Evitate che i vostri riscaldatori a infrarossi si guastino prematuramente
Ecco la verità sui riscaldatori a infrarossi impermeabili: quasi sempre si rompono proprio nel punto in cui i fili elettrici si connettono al componente di riscaldamento. Se li utilizzate in ambienti umidi o in contesti industriali, è proprio in quel punto che nascono i problemi. La maggior parte di questi dispositivi viene assemblata utilizzando adesivi di scarsa qualità. Il problema? Tali adesivi diventano fragili ogni volta che il riscaldatore si accende e si spegne.
Perché si rompono davvero
Si tratta di questioni legate alla fisica: i fili elettrici si espandono quando sono caldi e si contraggono quando si raffreddano. Con il tempo, gli adesivi di scarsa qualità diventano fragili. Quando quel rivestimento si rompe, l’umidità può penetrare all’interno del dispositivo. È così che si verificano cortocircuiti o altri danni. Vediamo spesso questo fenomeno nei riscaldatori di “qualità commerciale” che utilizzano materiali di scarsa qualità. Quei materiali non sono adatti a resistere alle temperature elevate tipiche dei riscaldatori a infrarossi.

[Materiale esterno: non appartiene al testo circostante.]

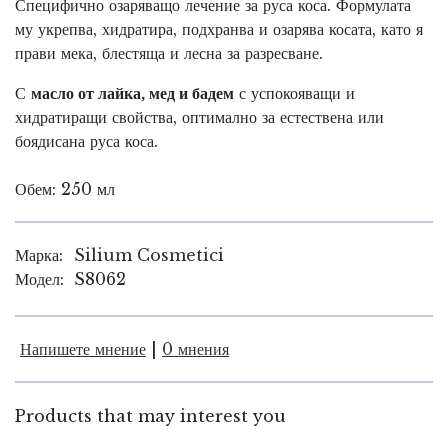
Специфично озаряващо лечение за руса коса. Формулата
му укрепва, хидратира, подхранва и озарява косата, като я
прави мека, блестяща и лесна за разресване.
С
масло от лайка, мед и бадем
с успокояващи и
хидратиращи свойства, оптимално за естествена или
боядисана руса коса.
Обем: 250 мл
Марка:
Silium Cosmetici
Модел:
S8062
Напишете мнение
|
0 мнения
Products that may interest you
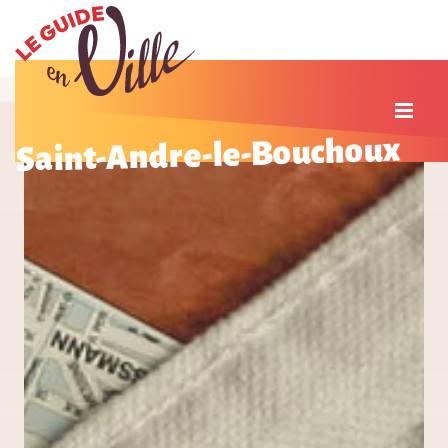
Saint-Andre-le-Bouchoux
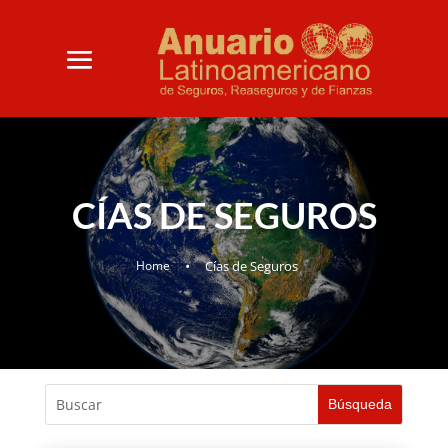
CÍAS DE SEGUROS
•
Home
Cías de Seguros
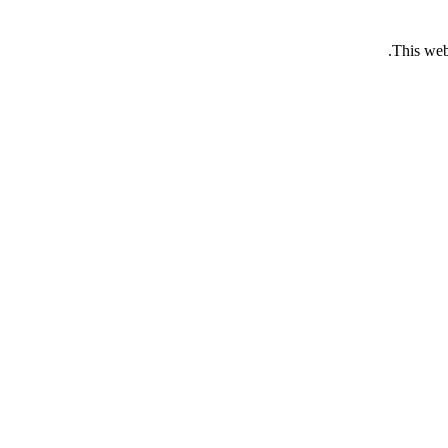
This web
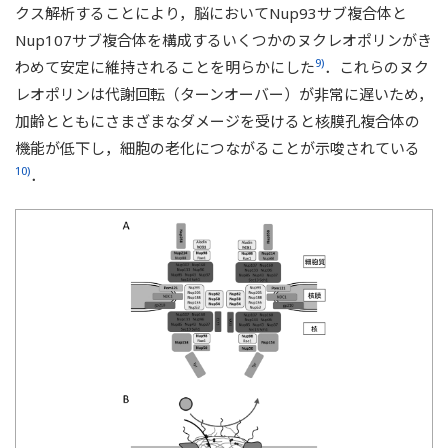
クス解析することにより，脳においてNup93サブ複合体と
Nup107サブ複合体を構成するいくつかのヌクレオポリンがき
9)
わめて安定に維持されることを明らかにした
．これらのヌク
レオポリンは代謝回転（ターンオーバー）が非常に遅いため，
加齢とともにさまざまなダメージを受けると核膜孔複合体の
機能が低下し，細胞の老化につながることが示唆されている
10)
．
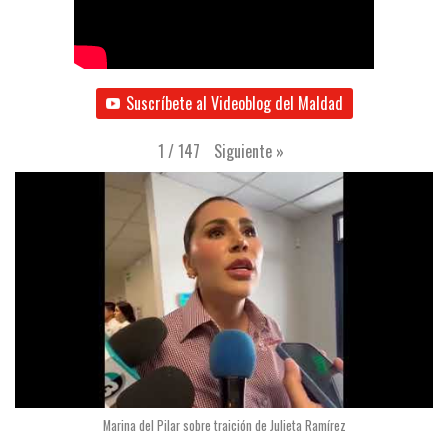
Suscríbete al Videoblog del Maldad
Siguiente
»
1
/
147
Marina del Pilar sobre traición de Julieta Ramírez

Come procedere correttamente
Se volete evitare questi problemi, dovete utilizzare un metodo di sigillaggio migliore. Noi utilizziamo silicone ad alta temperatura o resine ceramiche specifiche, poiché rimangono flessibili anche alle temperature estreme. I fili vengono collegati con grande precisione, in modo da evitare che aria o acqua possano entrare all’interno del dispositivo. Successivamente, tutto il sistema viene sigillato sotto vuoto. Perché? Perché le bolle d’aria sono pericolose: se ne rimane una, essa si espanderà quando il dispositivo si scalda, causando la rottura del sigillante.
Alcune cose da tenere a mente
C’è un compromesso da considerare: un sigillaggio migliore rende i fili leggermente più rigidi. Non si possono piegare i fili ad angoli acuti vicino al corpo del riscaldatore, altrimenti si rischia di rompere il materiale di sigillaggio. Assicuratevi quindi che i fili seguano una curva graduale. Inoltre, se il dispositivo vibra continuamente o è esposto all’umidità, controllate i sigillanti ogni sei mesi. Anche i dispositivi di migliore qualità si deteriorano se vengono sottoposti a condizioni estreme. È importante fare bene il sigillaggio fin dall’inizio, altrimenti dovrete sostituire frequentemente i dispositivi.